[Stored entries]
+ + + + +

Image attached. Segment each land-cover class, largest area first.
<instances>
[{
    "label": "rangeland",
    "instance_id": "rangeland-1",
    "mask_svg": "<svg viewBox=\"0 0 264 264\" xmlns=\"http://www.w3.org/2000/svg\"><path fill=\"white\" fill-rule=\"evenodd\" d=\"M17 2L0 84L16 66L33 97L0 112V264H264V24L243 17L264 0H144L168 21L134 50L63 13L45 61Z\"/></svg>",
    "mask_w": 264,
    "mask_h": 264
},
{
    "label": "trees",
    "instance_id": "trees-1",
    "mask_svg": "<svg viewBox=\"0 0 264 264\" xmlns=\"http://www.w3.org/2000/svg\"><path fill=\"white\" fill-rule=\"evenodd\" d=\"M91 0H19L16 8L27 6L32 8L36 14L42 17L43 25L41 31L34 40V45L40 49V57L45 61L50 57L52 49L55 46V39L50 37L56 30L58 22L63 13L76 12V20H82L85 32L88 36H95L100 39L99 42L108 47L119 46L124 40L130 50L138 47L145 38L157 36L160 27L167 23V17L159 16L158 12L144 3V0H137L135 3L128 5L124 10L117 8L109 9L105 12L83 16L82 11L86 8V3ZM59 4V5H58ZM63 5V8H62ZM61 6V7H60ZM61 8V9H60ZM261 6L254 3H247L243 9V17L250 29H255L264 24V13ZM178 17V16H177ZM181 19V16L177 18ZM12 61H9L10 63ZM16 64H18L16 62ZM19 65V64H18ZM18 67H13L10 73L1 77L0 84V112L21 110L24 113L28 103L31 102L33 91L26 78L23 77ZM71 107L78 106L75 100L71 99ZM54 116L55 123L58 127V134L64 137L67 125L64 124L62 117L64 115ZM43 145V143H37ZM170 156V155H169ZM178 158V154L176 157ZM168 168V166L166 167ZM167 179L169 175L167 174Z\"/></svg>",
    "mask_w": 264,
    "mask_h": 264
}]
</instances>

+ + + + +

WHAT IS ASKED →
Set down each entry again, unchanged.

FINISHED EXERCISE →
Image attached. Segment each land-cover class, largest area first.
<instances>
[{
    "label": "rangeland",
    "instance_id": "rangeland-1",
    "mask_svg": "<svg viewBox=\"0 0 264 264\" xmlns=\"http://www.w3.org/2000/svg\"><path fill=\"white\" fill-rule=\"evenodd\" d=\"M17 2L0 84L16 66L33 97L0 112V264H264V24L243 17L264 0H144L168 21L134 50L63 13L45 61Z\"/></svg>",
    "mask_w": 264,
    "mask_h": 264
},
{
    "label": "trees",
    "instance_id": "trees-1",
    "mask_svg": "<svg viewBox=\"0 0 264 264\" xmlns=\"http://www.w3.org/2000/svg\"><path fill=\"white\" fill-rule=\"evenodd\" d=\"M91 0H19L16 8L27 6L32 8L36 14L42 17L43 25L41 31L34 40V45L40 49V57L45 61L50 57L52 49L55 46V39L50 37L56 30L58 22L63 13L76 12V20H82L85 32L88 36H95L100 39L99 42L108 47L119 46L124 40L130 50L138 47L145 38L157 36L160 27L167 23V17L159 16L158 12L144 3V0H137L135 3L128 5L124 10L117 8L109 9L105 12L83 16L82 11L86 8V3ZM59 4V5H58ZM63 5V8H62ZM61 6V7H60ZM61 8V9H60ZM261 6L254 3H247L243 9V17L250 29H255L264 24V13ZM178 17V16H177ZM181 19V16L177 18ZM12 61H9L10 63ZM16 64H18L16 62ZM19 65V64H18ZM18 67H13L10 73L1 77L0 84V112L21 110L24 113L28 103L31 102L33 91L26 78L23 77ZM71 107L78 106L75 100L71 99ZM54 116L55 123L58 127V134L64 137L67 125L64 124L62 117L64 115ZM43 145V143H37ZM170 156V155H169ZM178 158V154L176 157ZM168 168V166L166 167ZM167 179L169 175L167 174Z\"/></svg>",
    "mask_w": 264,
    "mask_h": 264
}]
</instances>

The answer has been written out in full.